» What you have to do
Pictures stay out; please output the remaining data exactly.
Segment Start: Data
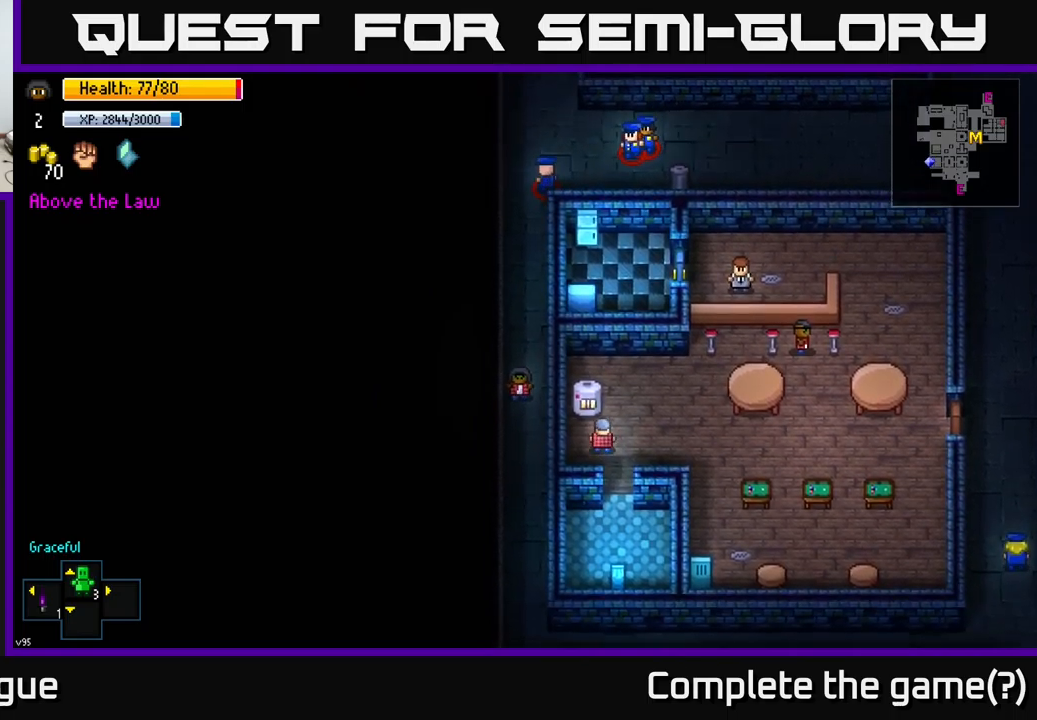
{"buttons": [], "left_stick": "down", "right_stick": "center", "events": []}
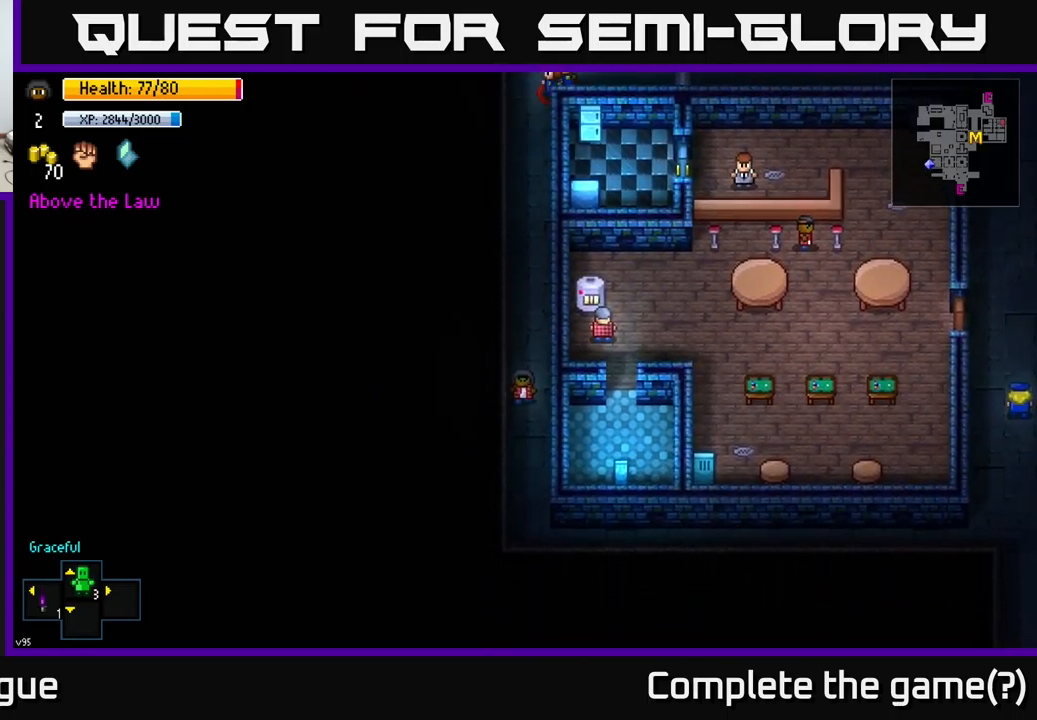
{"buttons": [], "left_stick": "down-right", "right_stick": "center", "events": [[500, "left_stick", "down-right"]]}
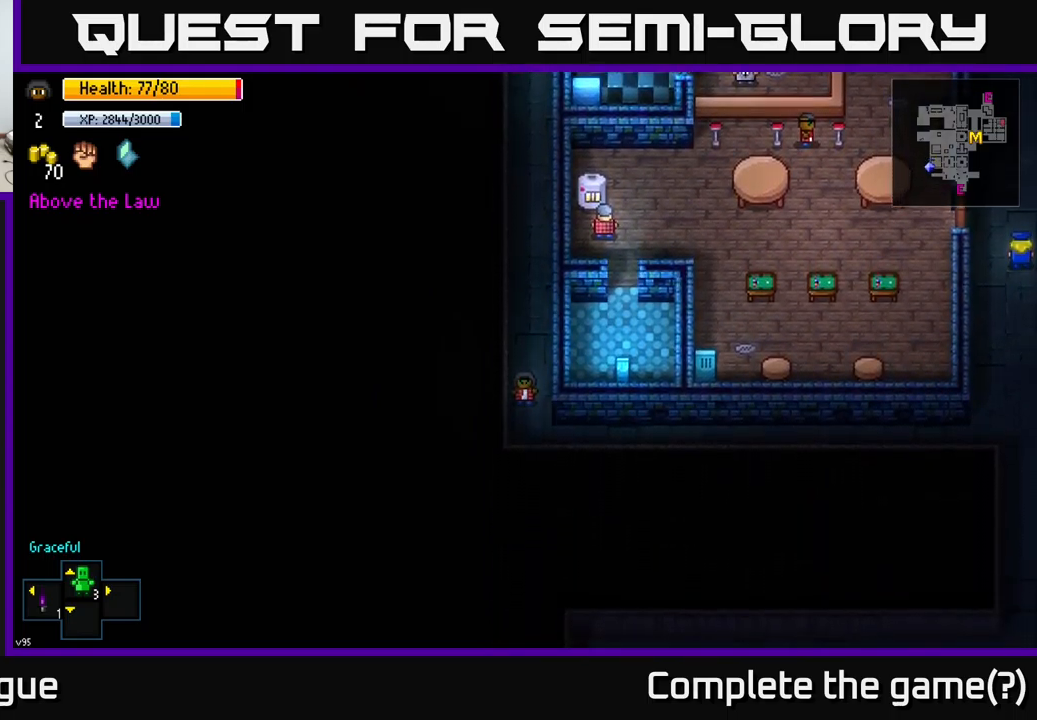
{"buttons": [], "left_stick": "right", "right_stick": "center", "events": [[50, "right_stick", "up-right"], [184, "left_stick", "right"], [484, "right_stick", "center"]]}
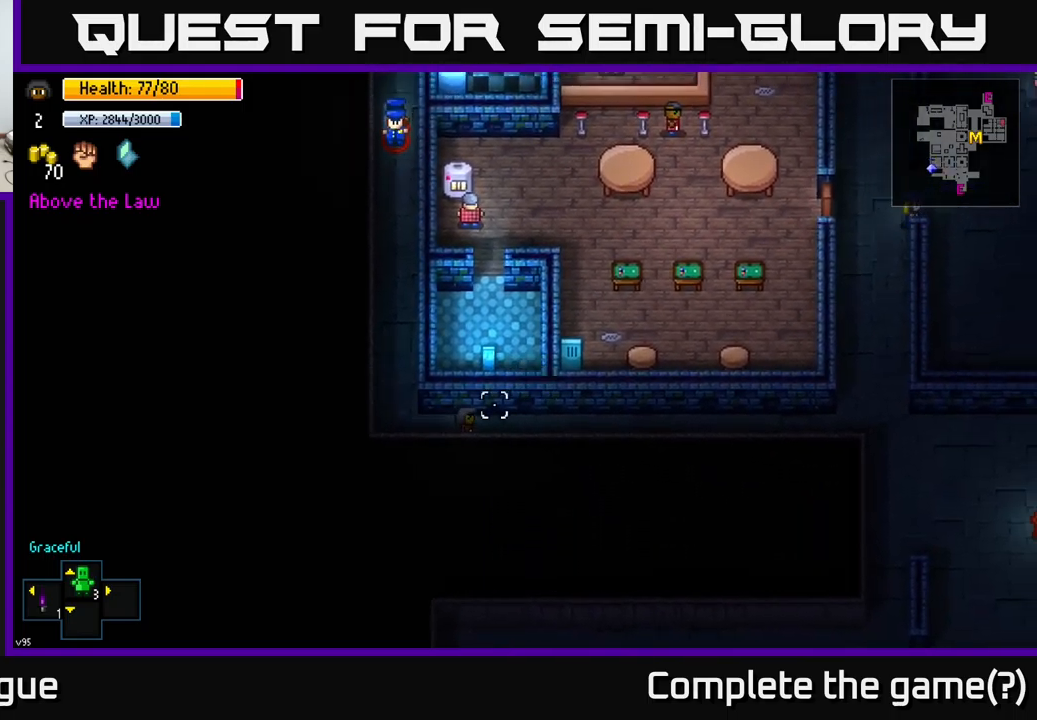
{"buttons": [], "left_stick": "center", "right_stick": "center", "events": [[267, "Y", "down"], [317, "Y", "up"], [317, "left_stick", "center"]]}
Segment End: Data
» Solution for this exercise
{"buttons": [], "left_stick": "down", "right_stick": "center", "events": []}
{"buttons": [], "left_stick": "down-right", "right_stick": "center", "events": [[500, "left_stick", "down-right"]]}
{"buttons": [], "left_stick": "right", "right_stick": "center", "events": [[50, "right_stick", "up-right"], [184, "left_stick", "right"], [484, "right_stick", "center"]]}
{"buttons": [], "left_stick": "center", "right_stick": "center", "events": [[267, "Y", "down"], [317, "Y", "up"], [317, "left_stick", "center"]]}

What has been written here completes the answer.